PROBLEM REQUIREMENTS: Reproduce every line in the listing that contains the word "pixel".
########
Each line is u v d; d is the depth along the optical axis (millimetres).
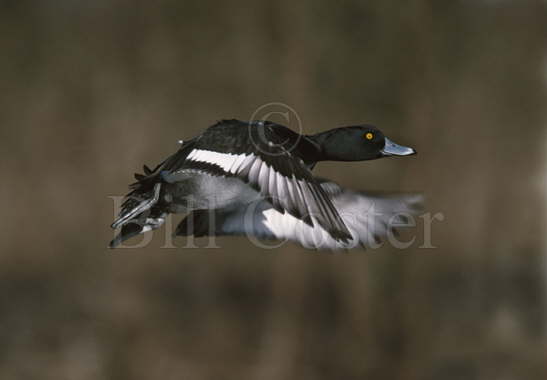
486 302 14250
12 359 12953
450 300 13984
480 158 14711
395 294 12078
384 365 11906
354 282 11914
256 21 14180
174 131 14734
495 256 14539
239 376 12148
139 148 14648
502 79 15320
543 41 15633
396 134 13406
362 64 13477
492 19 15422
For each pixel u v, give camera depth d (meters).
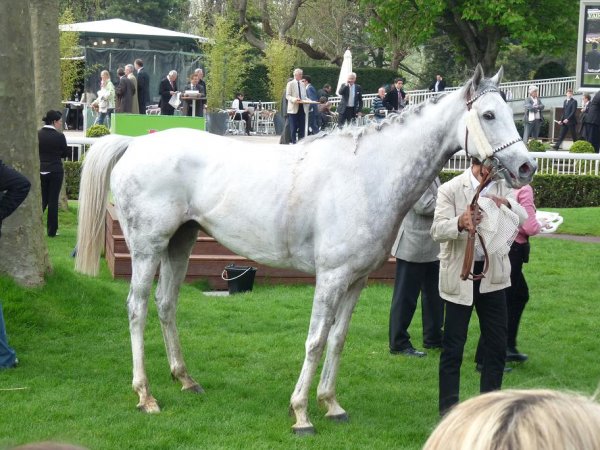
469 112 5.67
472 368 7.87
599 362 8.12
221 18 34.84
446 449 1.22
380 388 7.16
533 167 5.59
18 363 7.42
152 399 6.39
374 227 5.84
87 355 7.78
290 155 6.16
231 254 11.57
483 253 5.96
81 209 6.80
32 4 15.34
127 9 58.06
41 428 5.86
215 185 6.24
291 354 8.10
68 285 9.10
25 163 8.66
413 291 8.12
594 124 26.75
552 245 14.41
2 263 8.67
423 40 41.06
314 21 48.12
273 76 38.16
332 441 5.81
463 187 5.99
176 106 24.84
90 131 22.16
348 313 6.20
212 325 9.14
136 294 6.46
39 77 15.47
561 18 39.97
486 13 38.25
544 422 1.20
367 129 5.98
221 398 6.71
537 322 9.66
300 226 5.98
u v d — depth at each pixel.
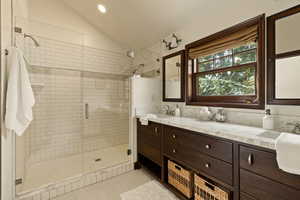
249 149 1.08
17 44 1.69
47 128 2.57
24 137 2.06
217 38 1.88
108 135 3.10
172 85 2.58
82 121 2.92
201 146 1.43
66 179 1.88
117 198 1.71
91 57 3.00
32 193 1.62
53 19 2.63
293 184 0.87
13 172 1.56
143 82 2.61
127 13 2.41
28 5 2.39
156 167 2.34
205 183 1.42
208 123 1.66
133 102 2.51
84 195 1.76
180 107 2.40
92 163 2.37
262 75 1.46
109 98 3.15
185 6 1.98
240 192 1.14
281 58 1.36
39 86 2.46
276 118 1.37
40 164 2.37
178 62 2.46
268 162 0.98
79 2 2.59
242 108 1.62
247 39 1.60
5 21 1.35
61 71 2.71
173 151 1.76
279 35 1.37
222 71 1.90
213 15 1.90
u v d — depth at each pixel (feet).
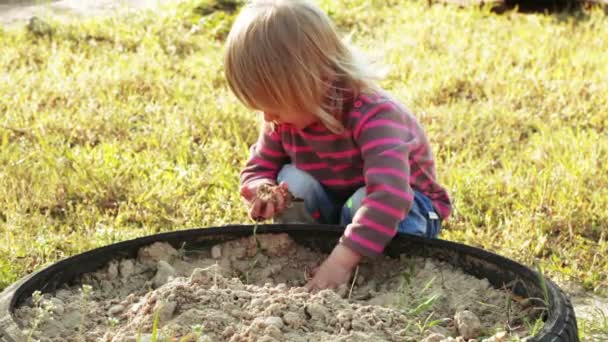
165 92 10.69
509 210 8.21
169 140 9.29
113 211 8.10
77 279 6.29
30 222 7.80
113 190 8.32
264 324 5.53
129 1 15.57
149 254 6.51
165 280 6.34
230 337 5.52
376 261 6.59
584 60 11.71
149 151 9.06
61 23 13.61
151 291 6.07
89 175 8.45
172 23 13.91
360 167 6.84
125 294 6.31
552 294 5.81
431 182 7.02
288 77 6.38
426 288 6.18
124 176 8.52
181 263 6.54
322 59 6.47
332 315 5.76
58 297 6.13
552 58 11.96
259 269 6.64
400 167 6.45
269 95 6.45
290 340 5.52
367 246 6.35
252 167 7.28
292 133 6.93
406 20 14.29
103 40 13.03
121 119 9.66
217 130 9.59
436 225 7.05
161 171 8.61
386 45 12.62
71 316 5.90
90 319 5.89
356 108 6.61
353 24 14.19
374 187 6.42
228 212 8.01
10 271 7.08
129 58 12.00
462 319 5.88
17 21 14.01
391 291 6.39
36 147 8.98
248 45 6.41
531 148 9.29
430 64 11.68
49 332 5.74
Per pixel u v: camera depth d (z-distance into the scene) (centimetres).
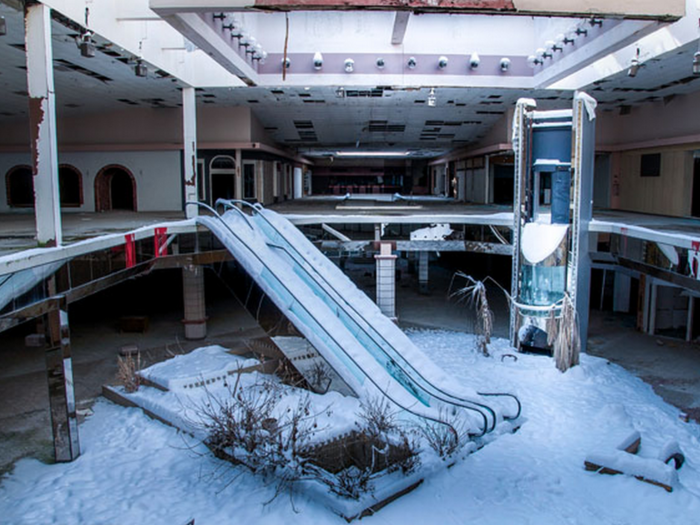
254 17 1803
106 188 2377
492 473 935
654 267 1328
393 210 2331
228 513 823
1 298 763
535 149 1600
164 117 2284
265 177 2620
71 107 2120
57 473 957
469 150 3269
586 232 1559
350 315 1288
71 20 1096
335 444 953
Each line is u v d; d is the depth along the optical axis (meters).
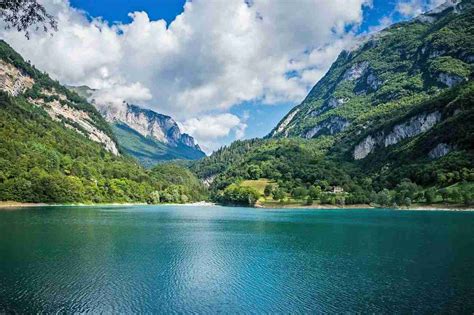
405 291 47.06
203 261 65.25
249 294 46.12
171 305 42.06
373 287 49.06
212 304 42.34
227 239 93.69
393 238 93.75
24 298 43.16
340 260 66.38
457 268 59.31
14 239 84.62
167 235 100.00
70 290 46.56
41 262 61.44
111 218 148.62
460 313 39.34
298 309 40.94
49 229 103.56
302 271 58.03
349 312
########
EXERCISE ANSWER:
For each pixel u v, give camera depth d (meters).
u v d — depth at each pixel.
u v d — depth at each pixel (feet).
Per pixel u v: camera depth d (z-distance into the scene) (centimetres).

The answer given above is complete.